Extracted records

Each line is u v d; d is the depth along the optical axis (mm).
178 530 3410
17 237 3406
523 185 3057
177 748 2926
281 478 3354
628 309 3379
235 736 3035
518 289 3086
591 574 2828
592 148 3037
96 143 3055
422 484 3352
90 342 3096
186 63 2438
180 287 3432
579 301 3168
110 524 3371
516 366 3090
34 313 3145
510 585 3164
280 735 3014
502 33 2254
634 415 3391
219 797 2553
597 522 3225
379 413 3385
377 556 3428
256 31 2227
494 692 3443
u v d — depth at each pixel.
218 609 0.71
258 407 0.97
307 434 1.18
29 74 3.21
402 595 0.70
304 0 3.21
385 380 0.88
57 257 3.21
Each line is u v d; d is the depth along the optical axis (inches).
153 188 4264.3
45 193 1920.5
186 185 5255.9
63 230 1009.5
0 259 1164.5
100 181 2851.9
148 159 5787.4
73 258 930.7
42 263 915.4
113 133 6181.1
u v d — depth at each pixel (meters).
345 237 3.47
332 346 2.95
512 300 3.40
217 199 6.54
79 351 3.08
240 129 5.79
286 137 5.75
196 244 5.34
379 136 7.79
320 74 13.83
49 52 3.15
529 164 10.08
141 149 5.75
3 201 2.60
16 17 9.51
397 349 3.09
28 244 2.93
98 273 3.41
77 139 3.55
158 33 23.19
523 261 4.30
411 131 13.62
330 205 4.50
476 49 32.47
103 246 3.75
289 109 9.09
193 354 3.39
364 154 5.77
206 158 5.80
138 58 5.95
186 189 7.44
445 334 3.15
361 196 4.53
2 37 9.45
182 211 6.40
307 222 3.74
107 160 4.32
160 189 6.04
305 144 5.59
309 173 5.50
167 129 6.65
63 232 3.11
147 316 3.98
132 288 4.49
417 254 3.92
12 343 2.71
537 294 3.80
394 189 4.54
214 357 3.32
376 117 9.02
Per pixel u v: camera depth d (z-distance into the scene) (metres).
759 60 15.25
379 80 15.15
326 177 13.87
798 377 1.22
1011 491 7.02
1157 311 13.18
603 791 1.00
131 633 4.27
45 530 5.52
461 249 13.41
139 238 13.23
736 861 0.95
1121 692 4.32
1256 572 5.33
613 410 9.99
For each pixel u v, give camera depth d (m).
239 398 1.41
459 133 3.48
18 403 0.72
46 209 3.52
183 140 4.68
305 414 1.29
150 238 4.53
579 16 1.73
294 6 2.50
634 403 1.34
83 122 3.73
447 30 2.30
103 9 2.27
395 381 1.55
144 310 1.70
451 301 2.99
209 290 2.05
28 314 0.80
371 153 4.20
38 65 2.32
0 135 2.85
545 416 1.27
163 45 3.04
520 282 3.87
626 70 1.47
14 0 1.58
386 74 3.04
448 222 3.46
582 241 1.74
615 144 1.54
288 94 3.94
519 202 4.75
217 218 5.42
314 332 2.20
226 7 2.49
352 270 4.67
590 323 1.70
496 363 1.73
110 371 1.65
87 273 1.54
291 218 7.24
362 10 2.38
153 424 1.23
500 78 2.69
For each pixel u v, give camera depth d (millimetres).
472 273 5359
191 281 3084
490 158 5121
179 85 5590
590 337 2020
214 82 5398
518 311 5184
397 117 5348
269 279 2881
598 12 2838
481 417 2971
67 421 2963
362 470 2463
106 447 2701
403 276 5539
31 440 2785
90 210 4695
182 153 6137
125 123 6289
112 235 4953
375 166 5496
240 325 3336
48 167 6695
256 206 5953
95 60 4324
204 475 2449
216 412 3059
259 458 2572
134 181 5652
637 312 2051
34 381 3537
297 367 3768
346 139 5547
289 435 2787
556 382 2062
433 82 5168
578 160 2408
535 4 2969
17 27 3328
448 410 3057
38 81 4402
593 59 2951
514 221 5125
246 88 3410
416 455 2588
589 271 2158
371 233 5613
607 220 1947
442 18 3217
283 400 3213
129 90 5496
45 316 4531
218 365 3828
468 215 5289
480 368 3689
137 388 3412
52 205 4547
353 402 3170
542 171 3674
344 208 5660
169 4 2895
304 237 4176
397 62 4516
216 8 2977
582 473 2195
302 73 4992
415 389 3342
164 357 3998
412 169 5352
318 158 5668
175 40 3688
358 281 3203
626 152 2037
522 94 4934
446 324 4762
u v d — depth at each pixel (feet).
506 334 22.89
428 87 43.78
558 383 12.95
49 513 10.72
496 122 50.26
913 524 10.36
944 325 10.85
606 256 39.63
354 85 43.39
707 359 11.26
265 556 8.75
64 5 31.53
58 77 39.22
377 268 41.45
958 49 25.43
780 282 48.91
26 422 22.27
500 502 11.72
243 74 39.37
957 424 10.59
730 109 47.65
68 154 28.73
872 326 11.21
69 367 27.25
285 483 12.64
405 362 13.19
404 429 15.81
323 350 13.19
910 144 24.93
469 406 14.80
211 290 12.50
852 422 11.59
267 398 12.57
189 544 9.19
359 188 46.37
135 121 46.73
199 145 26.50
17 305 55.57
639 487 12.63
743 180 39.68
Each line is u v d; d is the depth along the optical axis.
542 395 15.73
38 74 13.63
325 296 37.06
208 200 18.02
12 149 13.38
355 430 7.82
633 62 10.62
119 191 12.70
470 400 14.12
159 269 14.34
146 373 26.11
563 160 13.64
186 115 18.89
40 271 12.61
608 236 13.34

§ TASK ITEM
When the line with "371 233 5613" is reached in the data above, begin copying, and stop after the line with "958 49 25.43"; copy each line exactly, both ends included.

§ EXERCISE SOLUTION
371 233 5613
607 220 1947
442 18 3217
283 400 3213
129 90 5496
45 316 4531
218 365 3828
468 215 5289
480 368 3689
137 388 3412
52 205 4547
353 402 3170
542 171 3674
344 208 5660
169 4 2895
304 237 4176
397 62 4516
216 8 2977
582 473 2195
302 73 4992
415 389 3342
164 357 3998
412 169 5352
318 158 5668
175 40 3688
358 281 3203
626 152 2037
522 94 4934
446 324 4762
u v d — depth at each pixel (feet).
506 334 22.89
428 87 43.78
558 383 12.95
49 513 10.72
496 122 50.26
913 524 10.36
944 325 10.85
606 256 39.63
354 85 43.39
707 359 11.26
265 556 8.75
64 5 31.53
58 77 39.22
377 268 41.45
958 49 25.43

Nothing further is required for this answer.